- Text section -
Kok Hwa was introduced by my co-author Steven as we were looking around for a publisher for our career guide book.
A mild-mannered gentleman, Kok Hwa has been in the book publishing business for 14 years. It is common to find Candid Creation Publishing logo on every other local book.
To date, he has he has published over 400 titles with close to a million copies circulating in the market.
Given it was our first, we had the impression that we could combine our blog posts and voila, a book.
The reality is far from that. Kok Hwa provided us with great insights and guided us in expanding our material and harmonising our different style of writing.
It took us about another year or so (since we both have our full-time work) to finally get everything in place, and the book has brought opportunities for us that would have never been possible before.
The book pathed the way for me to start CareerLadder and leapfrog the existing competitions that came before me.
Kok Hwa graciously accepted my invitation to interview him and learn more about his business acumen and how it all came about. Read on:
1. Please share a bit about what you do.
I am a Publisher with Candid Creation Publishing, a boutique publishing house based in Singapore where we provide a one-stop publishing service to take authors from idea to market.
As the lead facilitator for “So You Want To Be An Author” workshop, I also coach game changers who aspire to stay at the top of their game by becoming published authors.
I have a few other professional “hobbies”, one of which is being a Professional Action Learning Coach with the World Institute for Action Learning.
2. When you were a kid what did you want to be when you grew up?
As a child, I was fascinated with the open sky above me and thought I would be a pilot one day.
3. What were you doing before starting this business?
Technically speaking, I did not start this business.
Candid Creation Publishing was founded by my sister in 1999, and I came on board about three years later and took it to new heights.
Before that, I was in the corporate world with stints in the oil & gas, business consultancy, as well as ICT sector.
4. How did the idea for your business come about?
My sister started Candid Creation Publishing initially as a platform to publish the books she authored.
Due to good reception of her books in the market, other authors began to approach her to help them publish their books too, and the business just grew naturally by word-of-mouth.

- Tasks and exercises -
[a] Decide whether each statement agrees with the interview with Kok Hwa: (i) Kok Hwa founded Candid Creation Publishing; (ii) as a child, Kok Hwa wanted to become a pilot; (iii) Kok Hwa has worked in book publishing for 14 years. Answer yes or no for each, and quote the words of the interview that decide it.
[b] According to the interview with Kok Hwa, in what year was Candid Creation Publishing founded?
[c] Go on with the interview with Kok Hwa, picking up after its last sentence.

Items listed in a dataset
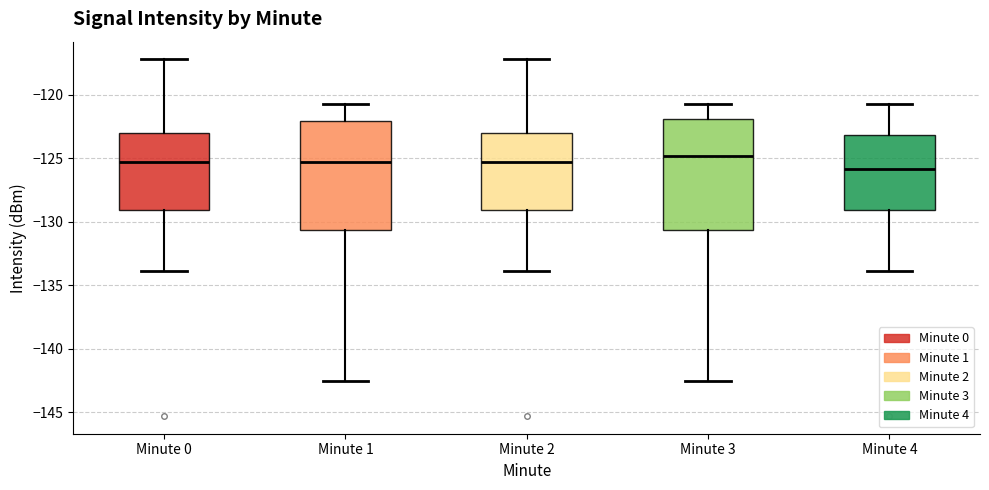

Where does the upper whisker of the box for Minute 0 end on the y-axis? The values are not printed on the chart, so give them approximately, as read against the axis.

-117.0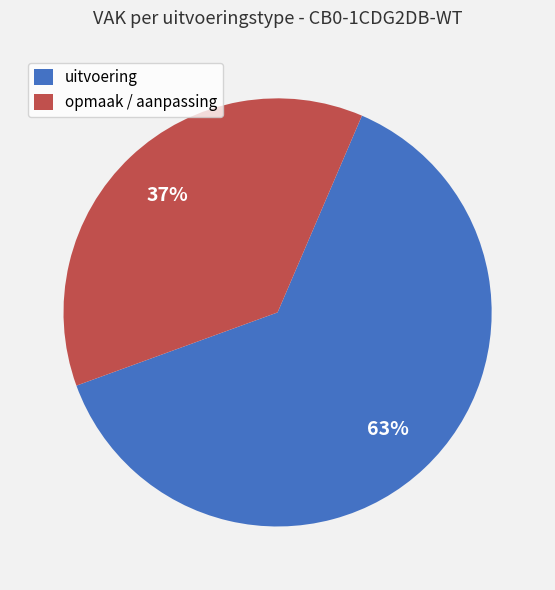

Which has a higher value, uitvoering or opmaak / aanpassing?

uitvoering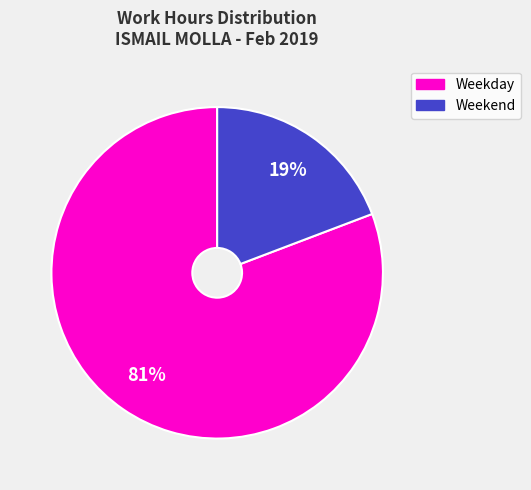

To the nearest percent, what is the average slice percentage?

50%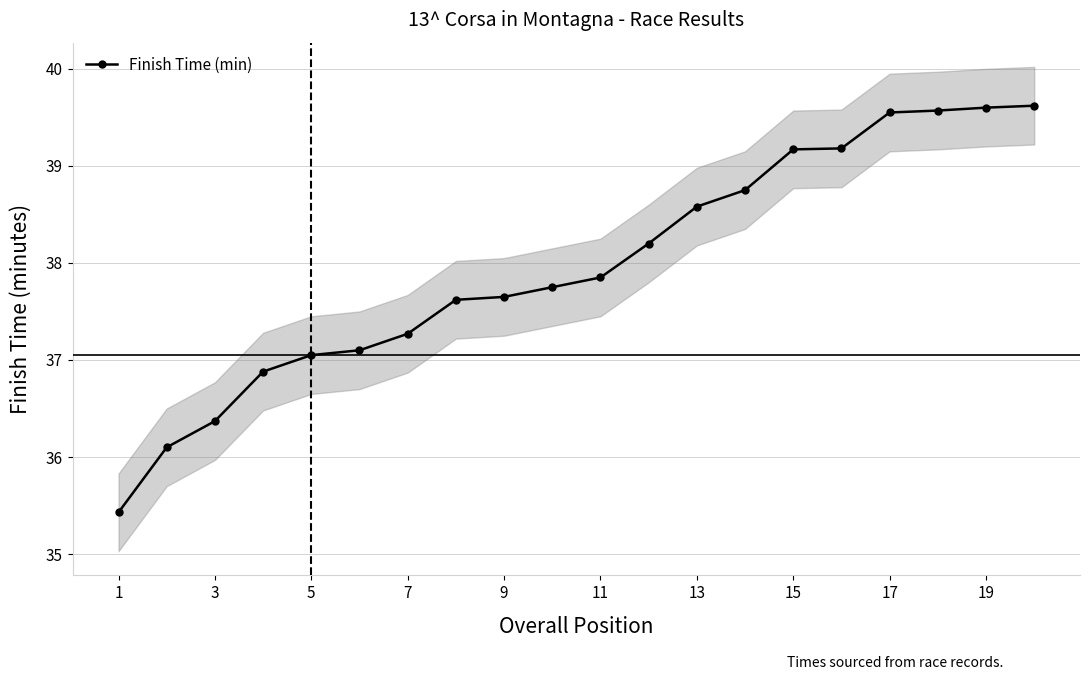

What is the lowest value of the Finish Time (min) series?

35.4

- Results of the tasks -
[a]
(i) No: "Technically speaking, I did not start this business."
(ii) Yes: "thought I would be a pilot one day"
(iii) Yes: "has been in the book publishing business for 14 years"

[b] It was founded in 1999.

[c]
5. What sacrifices have you had to make to be a successful entrepreneur?
Haha, I don’t consider myself to be a successful entrepreneur, but I am happy with the value I bring to the market.
In the initial years after I joined Candid Creation Publishing, the company was not on a firm footing and revenue was fluctuating.
This naturally translated to a significant pay cut from my last drawn pay. It doesn’t help too at a time when expenses were high with the arrival of my first-born.
As my wife had also left her job to look after our daughter, we went on an austerity drive and kept a close watch on expenses.
Starting from ground zero in the trade, a lot of time was spent creating visibility in the market through networking both day and night.
I also shadowed my sister closely to learn the ropes of the trade.
In the midst of growing the company, I am glad that I managed to strike a balance without sacrificing much family time, although we took a deliberate decision to go for shorter holidays to nearer countries.
6. How did you get funded?
We were fortunate in the sense that this business does not require capital intensive investment.
From Day 1, we kept a tight rein on cash flow to ensure that the business operates smoothly.
My sister and I also agreed to forgo the monthly salary for half-yearly profit sharing instead.
7. How do you go about marketing your business?
WOMBAT – Word-of-Mouth Business Acquisition Tactics.
I learnt this terminology during my time in Business Network International (BNI), which is an international business referral network.
I was the Founding President of a chapter that I started with a few like-minded entrepreneurs.
We met weekly for the purpose of passing referrals to one another and growing our network. I also get a steady stream of referrals from our satisfied authors.
It takes a tremendous amount of patience and discipline before word-of-mouth marketing shows results, but the good thing is that when it does, it creates a multiplier effect that you will enjoy over an extended period of time.
After more than a decade of experience in coaching hundreds of authors to successfully write, publish, and market their books, I developed and started delivering “So You Want To Be An Author” workshop to share my experience with aspiring authors embarking on the authorship journey.
While this workshop is not meant to market the publishing side of my business, the causal effect of making an impact on others is that they will be drawn to you when the time comes.
8. Could you describe your first sale and how it came about?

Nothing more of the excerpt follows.